- **TASK STATEMENT**
For every row, change "pagination" to "paging" and write out the text again with nothing else altered.

(Rows taken from a dataset)
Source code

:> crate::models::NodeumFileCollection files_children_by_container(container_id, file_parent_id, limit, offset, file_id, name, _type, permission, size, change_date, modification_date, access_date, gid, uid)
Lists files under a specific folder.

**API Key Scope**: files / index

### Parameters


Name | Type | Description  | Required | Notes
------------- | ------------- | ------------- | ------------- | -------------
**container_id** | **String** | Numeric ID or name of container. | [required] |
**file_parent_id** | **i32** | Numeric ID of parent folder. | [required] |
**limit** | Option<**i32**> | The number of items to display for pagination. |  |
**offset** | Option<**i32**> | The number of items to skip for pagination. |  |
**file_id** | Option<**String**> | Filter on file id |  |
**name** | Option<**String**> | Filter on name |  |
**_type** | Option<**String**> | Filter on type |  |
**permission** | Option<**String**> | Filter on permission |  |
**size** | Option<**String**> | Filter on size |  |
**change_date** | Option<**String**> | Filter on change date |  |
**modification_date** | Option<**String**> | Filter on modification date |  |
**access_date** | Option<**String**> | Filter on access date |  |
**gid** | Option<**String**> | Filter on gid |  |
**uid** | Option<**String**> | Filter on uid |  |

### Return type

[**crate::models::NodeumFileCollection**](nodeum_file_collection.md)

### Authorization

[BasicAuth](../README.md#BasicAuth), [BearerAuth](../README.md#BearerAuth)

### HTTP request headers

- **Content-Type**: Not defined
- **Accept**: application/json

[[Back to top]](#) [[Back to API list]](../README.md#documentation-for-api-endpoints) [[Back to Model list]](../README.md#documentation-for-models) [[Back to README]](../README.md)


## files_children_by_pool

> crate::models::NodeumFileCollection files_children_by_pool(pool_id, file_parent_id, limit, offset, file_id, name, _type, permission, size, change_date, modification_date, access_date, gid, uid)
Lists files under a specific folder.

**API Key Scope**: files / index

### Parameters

- **SOLUTION FOR THIS TASK**
Source code

:> crate::models::NodeumFileCollection files_children_by_container(container_id, file_parent_id, limit, offset, file_id, name, _type, permission, size, change_date, modification_date, access_date, gid, uid)
Lists files under a specific folder.

**API Key Scope**: files / index

### Parameters


Name | Type | Description  | Required | Notes
------------- | ------------- | ------------- | ------------- | -------------
**container_id** | **String** | Numeric ID or name of container. | [required] |
**file_parent_id** | **i32** | Numeric ID of parent folder. | [required] |
**limit** | Option<**i32**> | The number of items to display for paging. |  |
**offset** | Option<**i32**> | The number of items to skip for paging. |  |
**file_id** | Option<**String**> | Filter on file id |  |
**name** | Option<**String**> | Filter on name |  |
**_type** | Option<**String**> | Filter on type |  |
**permission** | Option<**String**> | Filter on permission |  |
**size** | Option<**String**> | Filter on size |  |
**change_date** | Option<**String**> | Filter on change date |  |
**modification_date** | Option<**String**> | Filter on modification date |  |
**access_date** | Option<**String**> | Filter on access date |  |
**gid** | Option<**String**> | Filter on gid |  |
**uid** | Option<**String**> | Filter on uid |  |

### Return type

[**crate::models::NodeumFileCollection**](nodeum_file_collection.md)

### Authorization

[BasicAuth](../README.md#BasicAuth), [BearerAuth](../README.md#BearerAuth)

### HTTP request headers

- **Content-Type**: Not defined
- **Accept**: application/json

[[Back to top]](#) [[Back to API list]](../README.md#documentation-for-api-endpoints) [[Back to Model list]](../README.md#documentation-for-models) [[Back to README]](../README.md)


## files_children_by_pool

> crate::models::NodeumFileCollection files_children_by_pool(pool_id, file_parent_id, limit, offset, file_id, name, _type, permission, size, change_date, modification_date, access_date, gid, uid)
Lists files under a specific folder.

**API Key Scope**: files / index

### Parameters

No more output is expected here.